Sapphire comes from the Greek word “sappheiros,” meaning “blue”. The term sapphire denotes the blue colors of corundum. The name “fancy sapphire” is also applied to any corundum that is not blue or a shade of red which would not qualify as a ruby.
Sapphire is the blue variety of corundum. It gets its color from iron and titanium and has a color range from pure blue, cornflower blue, greenish-blue, and violet-blue. Today, the most sought-after shade of sapphire is a strong vivid velvety blue to violet-blue in medium to medium-dark tones. Sapphire treatments include heat, diffusion, irradiation, beryllium, and fracture filling. Fracture filling is done with glass, resin, wax, or oil. Assume that the sapphire has been heat-treated unless otherwise noted. Sapphire can have rutile as an inclusion. The Moh’s hardness of sapphire is 9.
Sapphire was first synthesized in 1902 and used for industrial purposes including ballpoint pen tips and as bearings for watches, meters, and aircraft instruments.
Sapphire can be found in Madagascar, Tanzania, Cambodia, Thailand, Sri Lanka, Myanmar (Burma), Australia, Pakistan, India, and the United States of America (Montana).

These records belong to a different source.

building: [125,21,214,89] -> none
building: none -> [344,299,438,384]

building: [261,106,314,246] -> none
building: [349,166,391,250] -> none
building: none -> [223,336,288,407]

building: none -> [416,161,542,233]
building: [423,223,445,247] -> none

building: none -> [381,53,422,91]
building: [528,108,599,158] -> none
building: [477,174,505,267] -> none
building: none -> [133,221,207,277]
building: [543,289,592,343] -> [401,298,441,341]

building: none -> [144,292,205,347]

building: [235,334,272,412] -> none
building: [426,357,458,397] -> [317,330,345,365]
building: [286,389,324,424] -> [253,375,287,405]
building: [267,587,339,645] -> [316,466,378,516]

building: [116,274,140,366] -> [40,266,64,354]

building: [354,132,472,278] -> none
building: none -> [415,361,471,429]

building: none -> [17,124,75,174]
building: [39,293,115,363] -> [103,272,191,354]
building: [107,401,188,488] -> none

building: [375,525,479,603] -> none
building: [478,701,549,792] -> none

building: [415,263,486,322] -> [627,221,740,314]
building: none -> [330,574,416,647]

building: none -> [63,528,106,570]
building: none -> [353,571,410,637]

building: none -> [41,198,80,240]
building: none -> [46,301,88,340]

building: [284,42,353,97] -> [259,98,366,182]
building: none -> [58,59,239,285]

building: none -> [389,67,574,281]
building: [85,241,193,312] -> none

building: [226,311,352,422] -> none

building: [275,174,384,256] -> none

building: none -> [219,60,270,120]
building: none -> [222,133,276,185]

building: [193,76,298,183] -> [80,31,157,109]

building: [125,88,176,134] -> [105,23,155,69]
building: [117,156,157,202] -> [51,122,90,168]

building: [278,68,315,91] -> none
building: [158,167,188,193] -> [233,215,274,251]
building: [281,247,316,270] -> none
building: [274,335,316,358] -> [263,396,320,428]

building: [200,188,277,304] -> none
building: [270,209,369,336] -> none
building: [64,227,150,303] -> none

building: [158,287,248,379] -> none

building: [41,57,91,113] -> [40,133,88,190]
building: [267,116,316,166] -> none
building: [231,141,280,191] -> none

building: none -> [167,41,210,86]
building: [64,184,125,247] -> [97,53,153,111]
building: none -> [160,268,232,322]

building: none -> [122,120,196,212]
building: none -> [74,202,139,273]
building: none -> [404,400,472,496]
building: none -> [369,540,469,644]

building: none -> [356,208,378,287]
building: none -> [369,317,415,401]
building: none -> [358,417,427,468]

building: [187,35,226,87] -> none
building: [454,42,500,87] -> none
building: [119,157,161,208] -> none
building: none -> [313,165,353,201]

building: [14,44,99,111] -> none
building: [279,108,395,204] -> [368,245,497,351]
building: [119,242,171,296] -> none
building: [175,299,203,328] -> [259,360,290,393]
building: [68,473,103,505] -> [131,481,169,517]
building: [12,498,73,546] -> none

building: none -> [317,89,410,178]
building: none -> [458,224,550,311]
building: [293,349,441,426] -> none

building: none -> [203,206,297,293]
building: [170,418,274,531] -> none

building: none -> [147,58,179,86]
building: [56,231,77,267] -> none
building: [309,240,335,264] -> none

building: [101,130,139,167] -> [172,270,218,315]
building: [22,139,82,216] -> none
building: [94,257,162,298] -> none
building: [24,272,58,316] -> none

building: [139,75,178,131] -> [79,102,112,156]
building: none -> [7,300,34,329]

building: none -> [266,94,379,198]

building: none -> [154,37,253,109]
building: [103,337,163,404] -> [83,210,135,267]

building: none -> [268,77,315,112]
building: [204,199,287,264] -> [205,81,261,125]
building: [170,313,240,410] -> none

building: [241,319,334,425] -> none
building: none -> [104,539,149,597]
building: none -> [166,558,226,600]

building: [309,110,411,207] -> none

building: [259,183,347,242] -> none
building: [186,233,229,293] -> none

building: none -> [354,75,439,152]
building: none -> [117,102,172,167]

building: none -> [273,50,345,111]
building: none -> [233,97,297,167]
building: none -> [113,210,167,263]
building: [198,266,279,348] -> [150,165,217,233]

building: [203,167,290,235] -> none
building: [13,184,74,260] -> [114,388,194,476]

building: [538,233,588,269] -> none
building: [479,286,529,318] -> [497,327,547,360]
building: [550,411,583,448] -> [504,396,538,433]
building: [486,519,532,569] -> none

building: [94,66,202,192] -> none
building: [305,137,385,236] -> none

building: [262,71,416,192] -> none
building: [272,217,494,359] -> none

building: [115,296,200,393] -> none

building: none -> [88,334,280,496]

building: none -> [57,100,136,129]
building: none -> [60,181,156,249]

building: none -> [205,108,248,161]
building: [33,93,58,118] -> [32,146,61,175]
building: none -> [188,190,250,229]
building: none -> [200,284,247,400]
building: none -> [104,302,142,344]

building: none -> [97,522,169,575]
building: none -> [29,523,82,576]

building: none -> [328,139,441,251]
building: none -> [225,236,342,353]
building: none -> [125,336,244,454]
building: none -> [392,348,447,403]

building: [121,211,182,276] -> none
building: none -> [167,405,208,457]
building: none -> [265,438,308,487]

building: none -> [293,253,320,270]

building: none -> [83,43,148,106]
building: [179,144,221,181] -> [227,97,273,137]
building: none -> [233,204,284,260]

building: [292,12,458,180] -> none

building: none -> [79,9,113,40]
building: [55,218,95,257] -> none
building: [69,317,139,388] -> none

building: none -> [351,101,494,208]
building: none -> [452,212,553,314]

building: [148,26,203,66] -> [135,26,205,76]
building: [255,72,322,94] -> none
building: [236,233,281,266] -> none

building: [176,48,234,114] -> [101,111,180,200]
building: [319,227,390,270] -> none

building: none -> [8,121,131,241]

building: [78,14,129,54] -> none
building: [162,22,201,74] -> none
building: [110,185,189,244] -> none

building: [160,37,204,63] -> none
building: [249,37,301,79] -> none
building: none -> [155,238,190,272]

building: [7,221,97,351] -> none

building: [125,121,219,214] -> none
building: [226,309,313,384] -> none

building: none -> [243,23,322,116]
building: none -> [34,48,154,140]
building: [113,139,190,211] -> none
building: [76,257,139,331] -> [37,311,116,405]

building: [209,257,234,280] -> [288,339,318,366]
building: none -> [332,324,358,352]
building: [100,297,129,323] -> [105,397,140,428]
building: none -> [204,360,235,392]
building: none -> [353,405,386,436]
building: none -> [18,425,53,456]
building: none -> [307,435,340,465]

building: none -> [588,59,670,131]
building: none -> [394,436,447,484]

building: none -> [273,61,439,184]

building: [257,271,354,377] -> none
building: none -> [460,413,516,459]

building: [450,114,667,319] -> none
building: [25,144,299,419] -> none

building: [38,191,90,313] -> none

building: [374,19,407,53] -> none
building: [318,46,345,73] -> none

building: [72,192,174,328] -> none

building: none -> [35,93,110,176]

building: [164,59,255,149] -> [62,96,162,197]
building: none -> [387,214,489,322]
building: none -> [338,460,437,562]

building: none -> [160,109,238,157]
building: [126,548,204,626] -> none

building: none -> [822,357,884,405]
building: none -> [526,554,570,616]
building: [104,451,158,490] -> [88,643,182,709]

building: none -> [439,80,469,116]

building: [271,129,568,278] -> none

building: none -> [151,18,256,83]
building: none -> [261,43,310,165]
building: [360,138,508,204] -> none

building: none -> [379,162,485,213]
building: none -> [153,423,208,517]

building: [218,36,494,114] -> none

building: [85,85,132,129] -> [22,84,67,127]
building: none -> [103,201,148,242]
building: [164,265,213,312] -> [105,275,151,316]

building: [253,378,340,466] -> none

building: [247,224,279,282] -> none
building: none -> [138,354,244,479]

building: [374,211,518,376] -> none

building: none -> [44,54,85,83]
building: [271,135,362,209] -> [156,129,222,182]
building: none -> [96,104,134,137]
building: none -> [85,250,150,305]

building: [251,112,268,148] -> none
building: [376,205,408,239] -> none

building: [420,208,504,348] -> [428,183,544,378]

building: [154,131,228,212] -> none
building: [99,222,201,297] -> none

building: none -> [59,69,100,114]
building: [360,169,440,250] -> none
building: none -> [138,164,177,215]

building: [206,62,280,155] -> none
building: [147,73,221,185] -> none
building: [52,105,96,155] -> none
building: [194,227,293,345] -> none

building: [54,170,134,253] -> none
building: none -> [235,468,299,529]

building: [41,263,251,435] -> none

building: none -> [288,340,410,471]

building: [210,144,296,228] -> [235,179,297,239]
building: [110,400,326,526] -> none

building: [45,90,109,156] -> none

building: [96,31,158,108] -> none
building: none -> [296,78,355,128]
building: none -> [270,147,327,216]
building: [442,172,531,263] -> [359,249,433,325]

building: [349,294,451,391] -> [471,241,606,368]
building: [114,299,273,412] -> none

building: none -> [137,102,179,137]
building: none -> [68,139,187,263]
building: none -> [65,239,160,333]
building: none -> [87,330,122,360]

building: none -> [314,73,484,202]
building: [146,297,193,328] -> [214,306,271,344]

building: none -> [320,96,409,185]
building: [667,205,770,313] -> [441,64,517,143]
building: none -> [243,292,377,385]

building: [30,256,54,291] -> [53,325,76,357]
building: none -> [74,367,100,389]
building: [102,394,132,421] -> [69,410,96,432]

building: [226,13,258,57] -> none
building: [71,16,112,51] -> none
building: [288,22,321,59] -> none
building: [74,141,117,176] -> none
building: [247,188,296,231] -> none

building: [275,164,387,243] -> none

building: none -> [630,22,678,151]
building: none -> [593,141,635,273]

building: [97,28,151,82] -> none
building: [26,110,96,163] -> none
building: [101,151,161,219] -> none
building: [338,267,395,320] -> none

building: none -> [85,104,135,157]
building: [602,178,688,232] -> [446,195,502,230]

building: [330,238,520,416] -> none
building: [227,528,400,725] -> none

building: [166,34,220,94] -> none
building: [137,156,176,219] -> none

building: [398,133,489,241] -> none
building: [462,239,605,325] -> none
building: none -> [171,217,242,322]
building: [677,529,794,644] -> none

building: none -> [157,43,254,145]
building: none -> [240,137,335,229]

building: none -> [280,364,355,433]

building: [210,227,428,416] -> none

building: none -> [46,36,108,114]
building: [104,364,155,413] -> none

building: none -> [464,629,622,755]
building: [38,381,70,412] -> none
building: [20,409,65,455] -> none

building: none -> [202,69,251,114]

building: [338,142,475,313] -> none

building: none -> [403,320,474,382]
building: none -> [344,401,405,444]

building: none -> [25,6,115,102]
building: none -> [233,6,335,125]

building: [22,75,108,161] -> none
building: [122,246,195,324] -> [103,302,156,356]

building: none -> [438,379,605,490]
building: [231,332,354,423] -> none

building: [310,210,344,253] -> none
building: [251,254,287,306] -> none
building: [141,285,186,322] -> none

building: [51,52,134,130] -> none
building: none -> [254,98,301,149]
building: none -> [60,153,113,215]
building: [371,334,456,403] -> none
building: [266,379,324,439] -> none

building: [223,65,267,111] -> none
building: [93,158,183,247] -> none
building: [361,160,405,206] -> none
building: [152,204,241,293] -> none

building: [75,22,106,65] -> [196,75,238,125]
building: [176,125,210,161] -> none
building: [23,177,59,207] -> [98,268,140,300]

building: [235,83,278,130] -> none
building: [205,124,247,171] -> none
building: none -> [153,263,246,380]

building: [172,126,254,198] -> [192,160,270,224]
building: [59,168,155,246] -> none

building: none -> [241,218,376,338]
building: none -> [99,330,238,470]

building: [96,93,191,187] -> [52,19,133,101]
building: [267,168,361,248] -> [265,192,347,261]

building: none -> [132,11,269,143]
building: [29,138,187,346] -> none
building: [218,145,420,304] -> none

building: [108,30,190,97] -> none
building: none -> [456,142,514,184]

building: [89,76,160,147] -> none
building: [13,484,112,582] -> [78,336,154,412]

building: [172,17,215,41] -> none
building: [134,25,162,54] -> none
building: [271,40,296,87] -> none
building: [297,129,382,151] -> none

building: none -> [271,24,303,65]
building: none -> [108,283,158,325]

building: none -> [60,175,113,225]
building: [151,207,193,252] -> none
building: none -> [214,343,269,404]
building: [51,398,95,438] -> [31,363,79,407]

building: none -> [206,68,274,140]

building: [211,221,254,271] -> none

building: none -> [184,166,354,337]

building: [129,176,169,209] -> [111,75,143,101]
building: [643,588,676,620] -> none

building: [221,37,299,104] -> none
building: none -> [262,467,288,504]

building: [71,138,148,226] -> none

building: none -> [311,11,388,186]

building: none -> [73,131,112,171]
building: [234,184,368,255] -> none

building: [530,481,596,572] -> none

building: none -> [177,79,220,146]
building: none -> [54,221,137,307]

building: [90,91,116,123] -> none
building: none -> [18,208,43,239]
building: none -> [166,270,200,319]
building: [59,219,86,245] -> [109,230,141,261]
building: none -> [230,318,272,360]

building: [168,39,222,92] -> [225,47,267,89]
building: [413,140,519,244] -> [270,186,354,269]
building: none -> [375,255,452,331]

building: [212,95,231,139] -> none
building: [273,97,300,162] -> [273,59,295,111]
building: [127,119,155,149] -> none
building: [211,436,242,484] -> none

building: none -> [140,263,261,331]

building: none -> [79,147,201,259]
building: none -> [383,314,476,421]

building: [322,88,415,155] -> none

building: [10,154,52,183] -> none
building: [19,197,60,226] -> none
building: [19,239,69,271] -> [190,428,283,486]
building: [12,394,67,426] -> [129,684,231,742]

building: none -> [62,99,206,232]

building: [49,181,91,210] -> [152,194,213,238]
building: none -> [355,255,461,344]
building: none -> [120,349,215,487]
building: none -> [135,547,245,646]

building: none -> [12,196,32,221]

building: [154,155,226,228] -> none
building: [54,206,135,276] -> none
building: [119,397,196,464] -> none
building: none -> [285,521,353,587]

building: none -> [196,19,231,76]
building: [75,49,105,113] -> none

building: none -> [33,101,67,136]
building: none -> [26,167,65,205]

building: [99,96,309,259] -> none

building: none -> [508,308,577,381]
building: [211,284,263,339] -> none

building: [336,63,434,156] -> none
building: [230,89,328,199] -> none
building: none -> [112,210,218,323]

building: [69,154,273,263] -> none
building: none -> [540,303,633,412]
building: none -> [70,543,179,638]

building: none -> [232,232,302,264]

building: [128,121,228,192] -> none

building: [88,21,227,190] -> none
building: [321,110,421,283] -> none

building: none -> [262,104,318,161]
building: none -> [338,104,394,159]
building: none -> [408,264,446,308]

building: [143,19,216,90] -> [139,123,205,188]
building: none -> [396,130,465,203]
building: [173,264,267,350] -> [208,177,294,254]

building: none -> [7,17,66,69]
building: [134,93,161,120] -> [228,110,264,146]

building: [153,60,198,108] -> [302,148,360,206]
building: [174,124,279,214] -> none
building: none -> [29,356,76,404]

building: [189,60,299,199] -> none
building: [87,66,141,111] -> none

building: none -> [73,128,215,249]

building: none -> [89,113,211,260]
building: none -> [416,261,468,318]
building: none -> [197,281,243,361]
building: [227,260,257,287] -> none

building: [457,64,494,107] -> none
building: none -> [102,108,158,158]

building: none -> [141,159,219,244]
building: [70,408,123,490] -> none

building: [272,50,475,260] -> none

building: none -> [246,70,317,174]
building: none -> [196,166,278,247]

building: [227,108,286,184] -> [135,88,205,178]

In 1912 the National Association of Jeweler’s made Sapphire the birthstone for September. It is the stone for the 5th and 45th Wedding Anniversaries. Sapphire is associated with the zodiac signs of Libra, Taurus, and Gemini.
Some Ancient Greeks believed that sapphire would influence spirits. In both ancient Greek and Rome, sapphires were said to protect their owners from envy and harm.
Sapphire has historically been associated with heaven, royalty, and nobility. It has been associated with the power of divination, wealth, sincerity, faithfulness, harmony, peace, health, luck, good fortune, strength, trust, and truth. It protects against poison, fraud, envy, infidelity, ill omens, and the evil eye.
Medieval alchemists believed that sapphire was an antidote to poison. During the Middle Ages in Greece, they believed that sapphire treated the eyes.
Ultrasonics and steamers are safe if the sapphires are not oiled, cavity filled, or heavily flawed. Avoid exposure to heat. The safest choice is warm water, soap, and a soft brush.